Aujourd’hui, tout le monde attend avec impatience la fin de cette crise, avec le désir plus ou moins conscient de reprendre la vie d’avant. Certes, l’envie de sortir, d’exercer sa profession dans sa plénitude et de retrouver une vie sociale est légitime. Mais, faut-il, pour cela, repartir comme si de rien n’était, ou pire, exagérer pour rattraper le temps perdu, en oubliant, au-delà des drames personnels, tous les bienfaits apportés par cette période exceptionnelle ?
Certainement pas, car une occasion unique nous est donnée de changer. Modifier ses habitudes quand elles sont ancrées depuis très longtemps est effectivement difficile. Mais adopter de nouveaux comportements, quand ceux-ci sont déjà en œuvre depuis plusieurs mois, devient à la portée de tous.
Oui, cette crise ne doit pas rester sans effets. À la fin de la Première Guerre mondiale, nos aînés, grisés par une victoire pourtant remportée sur le fil, plutôt que d’en tirer les conséquences, se sont laissés aller dans la vacuité des Années folles dont les illusions se sont effondrées dans le chaos de la crise de 1929. Plus raisonnables parce que plus sonnés, leurs successeurs, avant même la fin de la Deuxième Guerre mondiale, ont voulu penser l’avenir pour ne pas le subir. C’est ainsi que, sous l’autorité du Général de Gaulle, s’est constitué le Conseil national de la Résistance (CNR) associant partis politiques, syndicats et mouvements de résistance, qui s’est attaché à établir un programme dit des « jours heureux », non seulement pour la fin de la guerre, mais surtout pour l’après-guerre. Ainsi sont nées, dans le contexte de l’époque, des réformes fondamentales (planification, nationalisations, régimes de retraite, sécurité sociale) qui ont permis au pays de se relever et d’atteindre, avec le souci d’un ordre social plus juste, une prospérité d’un niveau inégalé jusqu’ici.

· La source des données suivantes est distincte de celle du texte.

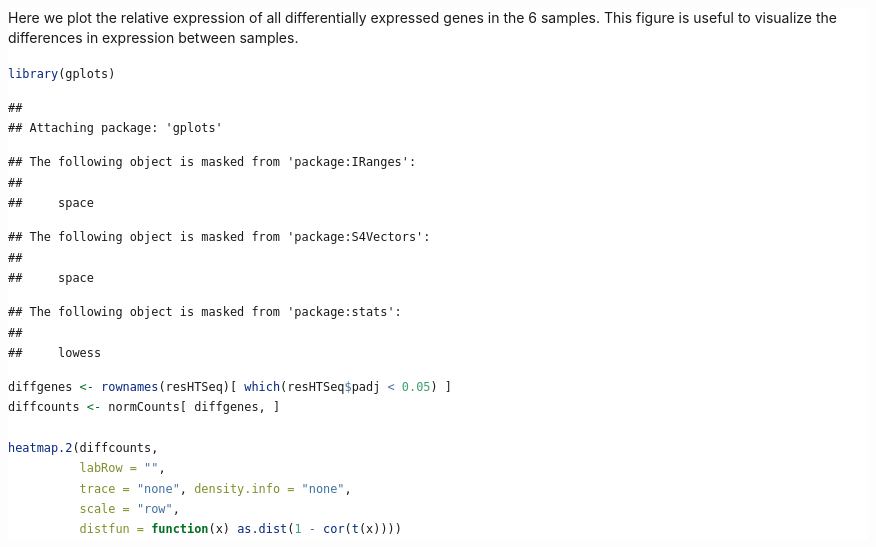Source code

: Here we plot the relative expression of all differentially expressed genes in the 6 samples. This figure is useful to visualize the differences in expression between samples. 


```r
library(gplots)
```

```
## 
## Attaching package: 'gplots'
```

```
## The following object is masked from 'package:IRanges':
## 
##     space
```

```
## The following object is masked from 'package:S4Vectors':
## 
##     space
```

```
## The following object is masked from 'package:stats':
## 
##     lowess
```

```r
diffgenes <- rownames(resHTSeq)[ which(resHTSeq$padj < 0.05) ]
diffcounts <- normCounts[ diffgenes, ]

heatmap.2(diffcounts, 
          labRow = "", 
          trace = "none", density.info = "none",
          scale = "row",
          distfun = function(x) as.dist(1 - cor(t(x))))
```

Alors que le Président de la République vient de confier aux militaires le soin de conduire une opération Résilience, c’est toute la société française qui doit, dès maintenant, être impliquée dans cette démarche. Il convient, par conséquent, de mettre en place un Conseil national de la Résilience (CNR) appelé à présenter un programme pour l’après-crise englobant celles qui l’ont précédée, en se fondant sur les valeurs qui auront permis d’en sortir, c’est à dire l’exigence de sûreté, la manifestation de la solidarité et le sens de la sobriété, en se souvenant de la place tenue par la nation, l’État et la famille. Les jours heureux, ce n’était pas hier, avant la crise, c’est, si nous le voulons, demain, après la crise.